From the realworldtech chart, the doubling of compute was not accompanied by a doubling of warps per SMX. So it looks like there are actually more registers available per warp than on GF104, but less warps per compute and less L1 capacity per warp.
I think the numbers in that chart talking about register file size/work item may be a bit misleading for a lot of cases. After all, the number of work-groups or work-items per core are maximum values, the hardware can support for very light threads. Often, this isn't that important, hence Kepler made compromises there by supporting less work groups (relatively to the compute capabilities), which skews the numbers.
To look at it from the other side one can see how many work items the register file size is able to support in case of "heavy" threads, i.e. a case where each thread needs 64 registers for instance (iirc it is the maximum for nV, AMD GPUs support up to 128 regs per thread).

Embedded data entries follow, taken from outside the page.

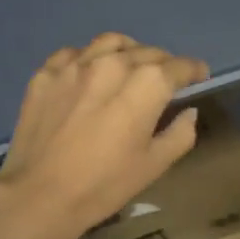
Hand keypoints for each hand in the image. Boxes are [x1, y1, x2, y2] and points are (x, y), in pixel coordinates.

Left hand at [0, 33, 209, 238]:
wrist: (40, 196)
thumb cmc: (105, 184)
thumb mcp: (154, 165)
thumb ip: (180, 133)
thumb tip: (189, 112)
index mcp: (146, 84)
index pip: (179, 66)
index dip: (194, 70)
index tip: (199, 76)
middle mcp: (112, 64)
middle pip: (146, 52)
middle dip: (163, 62)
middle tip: (166, 79)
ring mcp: (75, 66)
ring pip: (110, 43)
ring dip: (128, 51)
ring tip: (129, 65)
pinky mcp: (45, 75)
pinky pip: (73, 54)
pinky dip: (89, 58)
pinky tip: (89, 74)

For GF100 an GF104 this works out to be 512 work-items or 16 work groups, for GK104 it is 1024 work-items or 32 work groups (I assume GK110 will be different), and for GCN/Tahiti it is 1024 work-items or 16 work groups.
But now one has to take the issue rate into account. For GF100 it is a single instruction for two work-groups per (base clock) cycle, which means there can be instructions from up to 8 workgroups per scheduler overlapping in flight (they would need 8 cycles for issue one instruction from each of them), which are available for latency hiding. This is in fact not enough to hide the arithmetic latencies (10 base clock cycles), let alone any memory latencies. GF104 is slightly worse as the issue rate can be higher, so one runs more often into the situation where one waits for a memory access and no arithmetic instructions are left for issue to do something useful.
The same is true for GK104, where up to 8 instructions from 4 threads can be issued per cycle. That means there are again only 8 available workgroups each scheduler can choose from and it is quite likely to run out of ready wavefronts. I have no idea how the arithmetic latencies compare to Fermi, they probably changed.
GCN issue rates are slightly harder to compare with, but generally it can schedule only 1 arithmetic (vALU) instruction per cycle (+ 1 scalar + 0.5 local memory access + 0.25 vector memory access + 0.25 export + 1 branch + 1 internal instructions) per cycle, actually each of the 4 schedulers can issue one vALU instruction every four cycles. That means there are 16 workgroups available for latency hiding (which need at least 16 cycles to schedule), significantly more than Fermi and also Kepler have at its disposal.